Shari’ate Organisation and Accounting: the Reflections of Self’s Faith and Knowledge

Iwan Triyuwono

Many recent studies in accounting no longer see the discipline as an independent craft. Rather, accounting may be understood as a symbol which cannot be separated from its organisational and social contexts. It inherently intertwines with values, perceptions, and perspectives of members of a society within which it is conceived as a social product and has a powerful influence on shaping social realities. This study realises that the social realities are crucial, as they are capable of influentially driving and placing the life of individuals in their networks.
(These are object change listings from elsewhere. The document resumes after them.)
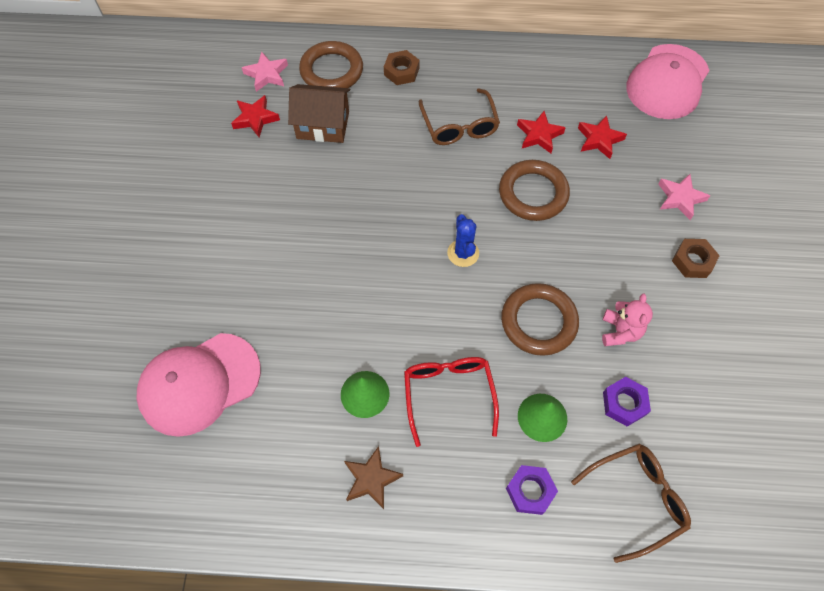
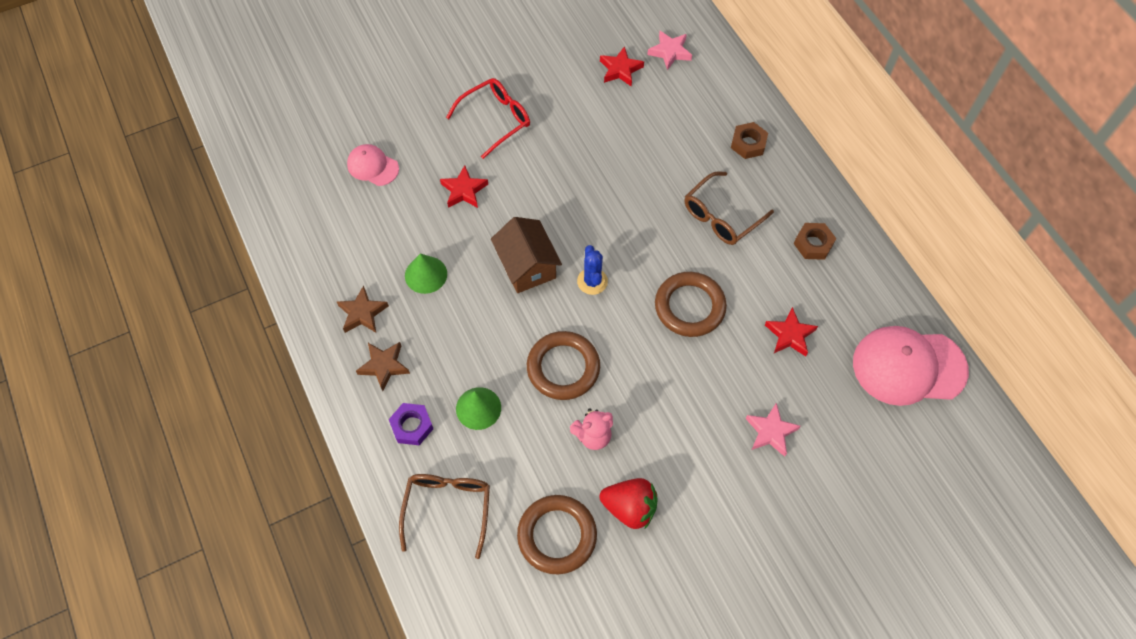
camera: 60 degrees right, 0 degrees up
pink cap [136,333,261,437] -> pink cap [347,144,399,186], size x0.53
brown house [288,84,350,143] -> brown house moved to [491,217,562,293]
brown ring [299,41,363,88] -> brown ring moved to [517,495,597,574]
red glasses [404,357,499,447] -> red glasses moved to [446,78,530,159]
blue cactus [447,214,479,267] -> blue cactus turned 60 degrees counterclockwise [577,245,608,295]
red star [517,111,566,153] -> red star moved to [440,165,488,208]
brown glasses [571,444,691,563] -> brown glasses turned 120 degrees counterclockwise [399,474,490,559]
purple nut [603,377,651,427] -> none
brown nut [672,239,720,278] -> brown nut moved to [794,223,836,260]
none -> brown star [356,342,410,391]
none -> red strawberry [600,478,658,529]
Viewing the issues, self is central to this study as the construction of reality is apparently driven by the self. By making use of “extended” symbolic interactionism (a combination between symbolic interactionism and Islamic values) as a means to amass first-hand knowledge, this study not only attempts to capture and analyse the meanings of the realities, but also tries to comprehend the process of how self s perspective is socially moulded and of how realities are socially constructed. This study explores the realities in the framework of the Islamic values of “faith, knowledge, and action” through symbolic interactions, the indications of which signal that selves’ perceptions of realities (in particular, organisation and accounting) are diverse, but the realities are seen predicated upon the same applied values – Shari’ate ethics.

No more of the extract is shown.